◆ **TASK INSTRUCTIONS**: Please say whether each statement below agrees with the Epiphany sermon, answering yes or no and quoting the sermon's deciding words. 1. The speaker in the part headed "Magi 1" found King Herod at ease. 2. The speaker in the part headed "Magi 2" found the travelling harder than the ending. 3. The speaker in the part headed "Magi 3" says this was the first journey that ended with a mother and child.

◆ **EXCERPT**:
Br Ian's sermon for the Feast of The Epiphany 2011
The Magi
Magi 1
He was not what I had expected. He was a king after all. King Herod, the king of all Judea, the man who had built the temple in Jerusalem and rebuilt the city of Caesarea. Yet despite, or perhaps because of his title and authority, he seemed frightened, paranoid you might say. He seemed to bear the responsibility heavily and was not at all at ease, pacing about and a look of anguish in his eyes.
We came with the good news of the birth of a child, and he was quick to offer his help in finding the infant so he could go and offer his own adulation. But we knew he had not really heard and understood what we had said. He was in no fit state to reflect on the consequences of our message. He couldn’t hear the real implications of the birth. How could the good news, strange as it was, pass through his bitterness and suspicion? I wonder even now if he had been ready to truly listen, how might our journey have changed?
Magi 2
The travelling was fine, interesting in fact. We are life-long students as well as teachers, so any journey presents another opportunity for study and learning; a new culture and tradition to examine, a new story to explore.
What was hard was the ending. We had found him of course, and we gave our gifts, but we knew that we were only at the beginning of a new story. When we saw him he was a child, so he was at the beginning of his life, but it was also the beginning of a new age, the sign of the entrance of a new order in the world.
But we had to leave him there, and find a different way home and we can’t know exactly how the story will continue.
So it is with beginnings and endings. An ending can draw us back to questions left unanswered; yet an ending may also bear the fruit of a new beginning, if you search amongst the dirt and straw.
Magi 3
This was not our first journey of course. We have been on many before in different directions and for different needs. But this was the first that ended with a mother and child.
She held him tenderly as any mother would. Guiding his feet and watching for obstacles and pitfalls in his path. He crawled and discovered the nooks and crannies, and Mary, tired yet patient, rescued him from the dangers which went unnoticed to his eyes. There was nothing unusual in the scene, it has been played out thousands of times before, but for all that it was no less powerful and important. The love of mother and child. What had that love already cost her? Through that love, what new places in her heart and mind would be revealed in the years to come?
We believe that in the future the child will establish a new kingdom; he will be a King to rule his people, but perhaps the most precious and startling thing he might bring will be the manner of his love. It seemed to me that amidst the gifts and the talk and the visions, it was the reality of love itself which heralded what is to appear.

◆ **PROVIDED RECORDS**:
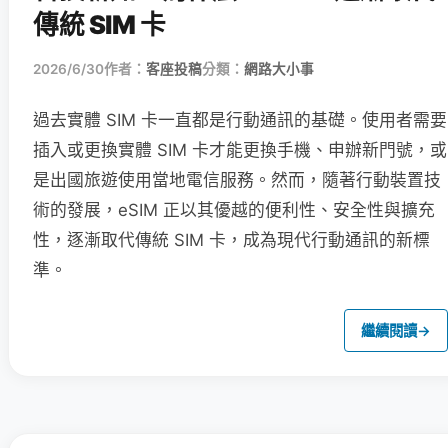
傳統 SIM 卡
2026/6/30
作者：
客座投稿
分類：
網路大小事
過去實體 SIM 卡一直都是行動通訊的基礎。使用者需要
插入或更換實體 SIM 卡才能更換手機、申辦新門號，或
是出國旅遊使用當地電信服務。然而，隨著行動裝置技
術的發展，eSIM 正以其優越的便利性、安全性與擴充
性，逐漸取代傳統 SIM 卡，成為現代行動通訊的新標
準。
繼續閱讀
→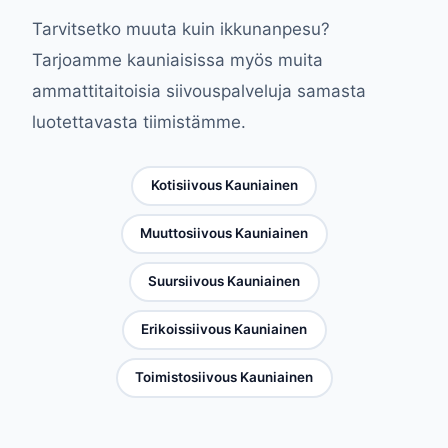
Tarvitsetko muuta kuin ikkunanpesu?
Tarjoamme kauniaisissa myös muita
ammattitaitoisia siivouspalveluja samasta
luotettavasta tiimistämme.
Kotisiivous Kauniainen
Muuttosiivous Kauniainen
Suursiivous Kauniainen
Erikoissiivous Kauniainen
Toimistosiivous Kauniainen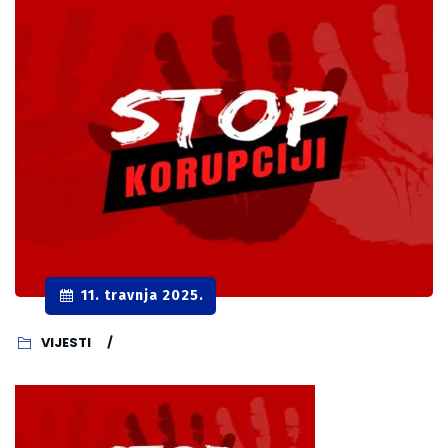
11. travnja 2025.
VIJESTI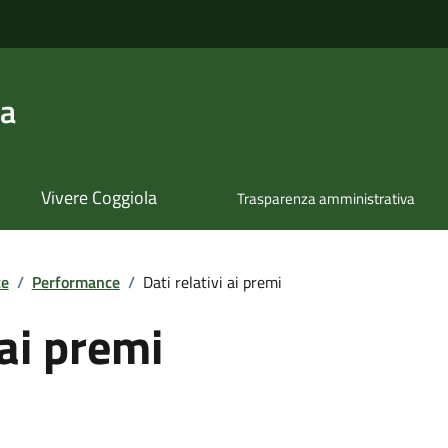
la
Vivere Coggiola
Trasparenza amministrativa
te
/
Performance
/
Dati relativi ai premi
 ai premi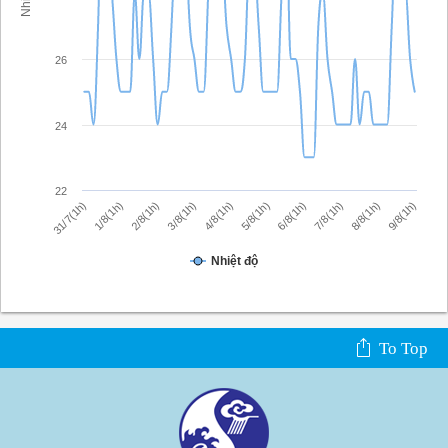
26
24
22
9/8(1h)
4/8(1h)
6/8(1h)
1/8(1h)
8/8(1h)
3/8(1h)
5/8(1h)
31/7(1h)
7/8(1h)
2/8(1h)
Nhiệt độ
To Top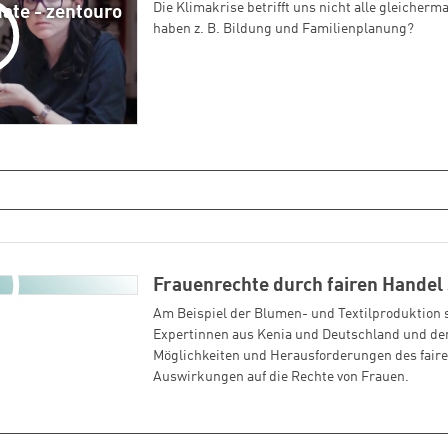
Die Klimakrise betrifft uns nicht alle gleiche
te - zentouro
haben z. B. Bildung und Familienplanung?
Frauenrechte durch fairen Handel
Am Beispiel der Blumen- und Textilproduktion 
Expertinnen aus Kenia und Deutschland und de
Möglichkeiten und Herausforderungen des fair
Auswirkungen auf die Rechte von Frauen.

◆ **OUTPUT FOR THIS TASK**:
1. No: "was not at all at ease"
2. No: "The travelling was fine, interesting in fact." and "What was hard was the ending."
3. Yes: "But this was the first that ended with a mother and child."